### Document text
"""
# heelloooo???



## Neb (Jan 25, 2005)

Is it just me or did this forum die after vortex switched software :sly:


----------



## mbaron (Aug 21, 2008)

Yep, it's gotten really slow around here.


----------



## skitzafit (Nov 17, 2008)

Neb said:


> Is it just me or did this forum die after vortex switched software :sly:


Is this the TT forum? For some reason I keep thinking it is the MK IV forum...


----------



## Spoolin_TT (May 8, 2010)

Agreed.  I say the TT section needs to pick it up a little more for traffic wise because, it's like the same stuff with same people...


----------



## jetta2.8 (May 18, 2009)

Sorry guys. I've been busy getting ready for going back to college. I have pictures that I need to upload from DOTD, but I've been too busy


----------



## Spoolin_TT (May 8, 2010)

jetta2.8 said:


> Sorry guys. I've been busy getting ready for going back to college. I have pictures that I need to upload from DOTD, but I've been too busy


yeah diddo, Imma be startin' my first year


----------



## cdougyfresh (Sep 16, 2004)

I dont have as much stuff to post... 

1. Done everything look-wise I want to
2. I want to do all my engine upgrades around the same time so am saving $$ to get those! 
3. Starcraft 2 is out so I spend a lot of free time playing that


----------



## SoloGLI (Jan 20, 2005)

I came from the mkIV forums, so this section has always seemed very slow to me. But it's not just vortex, any TT message board I visit tends to be very slow, unless I just don't know the good ones.


----------



## Spoolin_TT (May 8, 2010)

yeah because not many people are rockin' TT's and if they are, it's old people who are not enthusists. most of the enthusists are rockin' the typical 4 door's, so they have high traffic in their forum sections or forums.


----------



## jetta2.8 (May 18, 2009)

Spoolin_TT said:


> yeah because not many people are rockin' TT's and if they are, it's old people who are not enthusists. most of the enthusists are rockin' the typical 4 door's, so they have high traffic in their forum sections or forums.


 True. i see plenty of MKI's, but they're all old people driving them. I know of at least 15 different ones from around Reading including my neighbor, but I know only 2 others (NiceTTs_13 & Spoolin_TT) who are on here


----------



## Spoolin_TT (May 8, 2010)

It kind of disappoints me because I know if we had a bigger enthusiast group the TT would dominate Audi.

In a way though Im kind of glad it's not a big enthusiast group because you don't have rice boy's screwing up our cars.

Also in a way we are a unique group because you don't see too many car guys driving TT's....especially 

just people driving these period. I don't wanna say they're rare but from all the area's I drive I maybe seen 8 total.

I know I will own a TT for a while, when I'm out college I want to hopefully buy a MK2 TT and if they make anymore continue buying them.

The TT has such a unique style, and it handles and performs decent for the price. Overall I'm satisfied with the TT and its Community :thumbup:


----------



## l88m22vette (Mar 2, 2006)
"""
### Record excerpts
"""
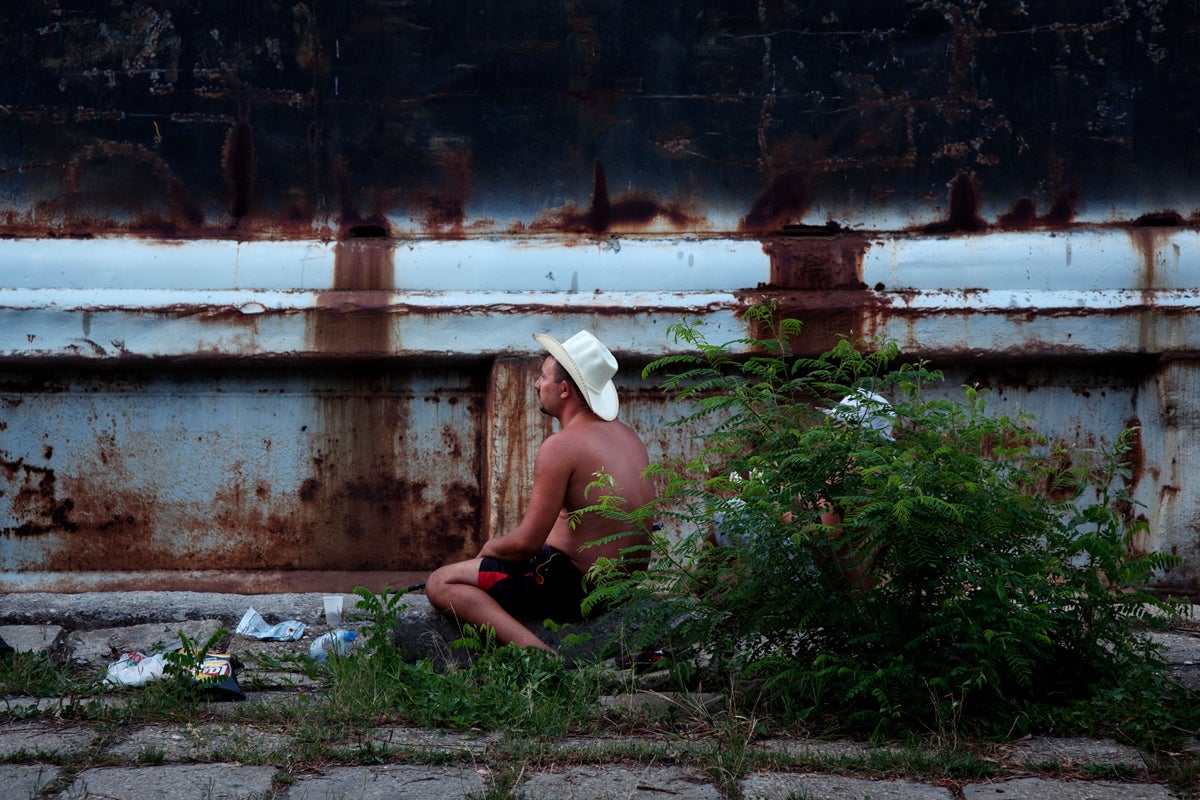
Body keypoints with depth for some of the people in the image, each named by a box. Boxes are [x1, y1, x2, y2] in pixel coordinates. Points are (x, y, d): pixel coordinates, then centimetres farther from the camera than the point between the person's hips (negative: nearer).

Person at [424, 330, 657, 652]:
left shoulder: (561, 446, -20)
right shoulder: (628, 435, 7)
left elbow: (526, 543, -21)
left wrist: (489, 547, 2)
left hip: (574, 586, -10)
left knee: (441, 584, -13)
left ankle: (536, 650, -28)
"""
### Explore the material
- A) Duplicate the passage of the forum thread starting with "True. i see" and going on through "up our cars.".
- B) Give every distinct username that heads a post in the forum thread, naming each one once.
The listing is separate material and is not part of the forum thread.

### Expected outputs
- A)
True. i see plenty of MKI's, but they're all old people driving them. I know of at least 15 different ones from around Reading including my neighbor, but I know only 2 others (NiceTTs_13 & Spoolin_TT) who are on here


----------



## Spoolin_TT (May 8, 2010)

It kind of disappoints me because I know if we had a bigger enthusiast group the TT would dominate Audi.

In a way though Im kind of glad it's not a big enthusiast group because you don't have rice boy's screwing up our cars.

- B) Neb, mbaron, skitzafit, Spoolin_TT, jetta2.8, cdougyfresh, SoloGLI, l88m22vette